HNHPF, traded on the OTC exchange, recently reported its earnings for Q4 and full-year 2025 on March 16, 2026 (Taiwan time). The company, known for its significant presence in the electronics manufacturing sector (including AI servers and more), reported strong revenue but a profit miss. Q4 net profit was NT$45.21 billion (~$1.42 billion USD), down ~2% YoY and below analyst expectations, primarily due to higher tax expenses from subsidiary repatriations. Despite this, Q4 revenue hit a record NT$2.60 trillion (~$81-83 billion USD, up 22% YoY), driven by robust AI product demand (e.g., Nvidia servers). Full-year revenue was NT$8.10 trillion (up 18% YoY), with gross profit up 16%.

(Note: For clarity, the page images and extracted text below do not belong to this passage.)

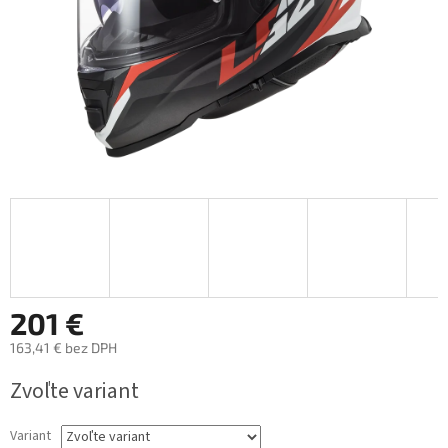
201 €
163,41 € bez DPH
Jednotková
Zvoľte variant
cena:
Variant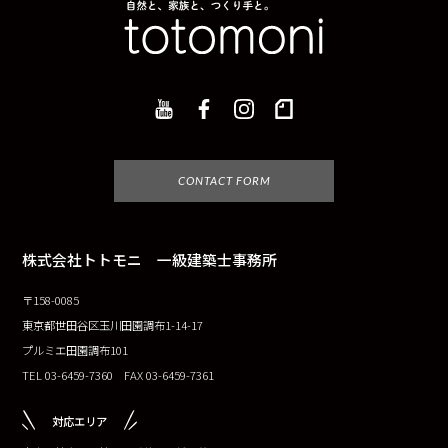
CONTACT FORM
株式会社トトモニ 一級建築士事務所
〒158-0085
東京都世田谷区玉川田園調布1-14-17
プルミエ田園調布101
TEL 03-6459-7360 FAX 03-6459-7361
対応エリア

The company's financial metrics provide further insight into its performance. HNHPF has a price-to-earnings (P/E) ratio of approximately 15.76-16.13 (TTM), indicating the price investors are willing to pay for each dollar of earnings. This suggests a moderate and reasonable valuation compared to industry standards. The price-to-sales ratio stands at about 0.37-0.38, meaning investors are paying roughly 38 cents for every dollar of sales, which is relatively low and attractive.
HNHPF's enterprise value to sales ratio is around 0.4-0.45, reflecting the company's valuation relative to its sales. Enterprise value to operating cash flow is higher, indicating that while the company generates massive sales, valuation is elevated relative to cash flow generation. These figures suggest that while the company is generating significant sales, its valuation reflects growth expectations (e.g., AI/server outlook for 2026).
The company's earnings yield is about 6.2-6.5% (inverse of P/E), representing the percentage return on investment from earnings. Additionally, HNHPF has a debt-to-equity ratio of approximately 0.63-0.75 (or 63-75%), indicating moderate leverage. This level of leverage is considered manageable.
Lastly, HNHPF's current ratio is about 1.41-1.46, suggesting that the company has $1.41-1.46 in current assets for every dollar of current liabilities. This implies a healthy liquidity position, indicating that the company is well-positioned to meet its short-term obligations.